А, вот оно…
– В детстве я как-то опрокинула на себя трехлитровую кастрюлю с кипятком.
– Зачем?! – Рем с драматичным криком выполз из зарослей.
– Захотела спагетти в полночь, а родители уже собрались спать. Спагетти сварила, но тяжёлую кастрюлю не удержала.
Вероника тихонечко заойкала, вскинув ладошки. Марго передёрнуло. А Шейла и Марк как начинающие медики находили в историях болезни особый интерес. Только Диана и Север обошлись без ярких переживаний и спокойно ждали продолжения.

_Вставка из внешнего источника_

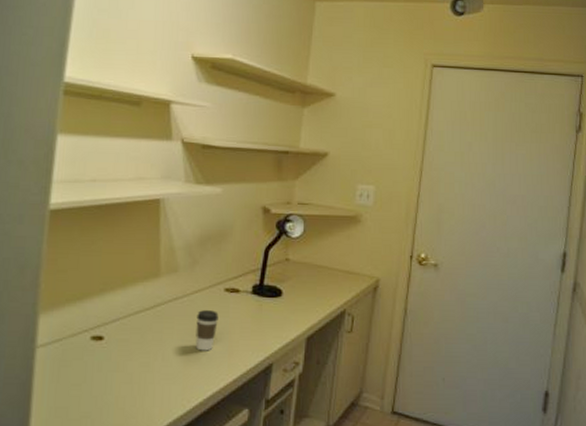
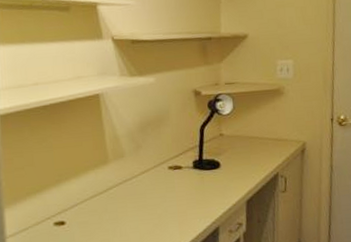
coffee cup: present [195,310,219,351] -> none [146,187,166,224]

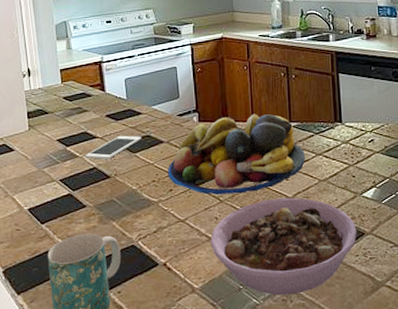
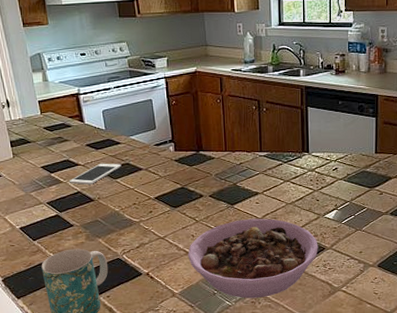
fruit bowl: present [168,114,306,195] -> none [147,144,275,216]

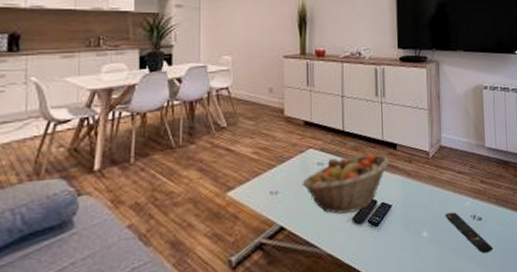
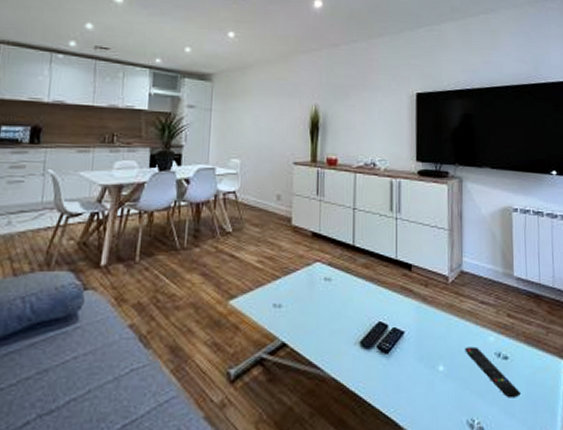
fruit basket: present [302,153,389,214] -> none [307,272,403,335]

– Ай… Наверное, ужасно больно…
Не нужно было даже смотреть на Фрэдди, чтобы ощутить полноту его сочувствия.
– Я вовремя отпрыгнула, так что ошпарило меня не всю. Но ору было – жуть…
– Ну ты даешь! – воскликнул Рем. Меня тревожил его неподдельный восторг.
– Кстати, спагетти я по-прежнему люблю. Есть по ночам – тоже.
Фрэдди рассмеялся.
– Надо было вместо киша накормить тебя пастой «alla sorrentina». В «Бельведере» туда добавляют столько моцареллы – просто объеденье! Как-нибудь исправлюсь.
– Отличная идея! – вдохновенно добавила Вероника. – Папа готовит лучше всех!.. Ой, прости, Фрэдди. Твоя мама тоже очень вкусно готовит.
– Да ладно тебе, Никки. Не извиняйся, – Фрэдди подмигнул. – Спасибо.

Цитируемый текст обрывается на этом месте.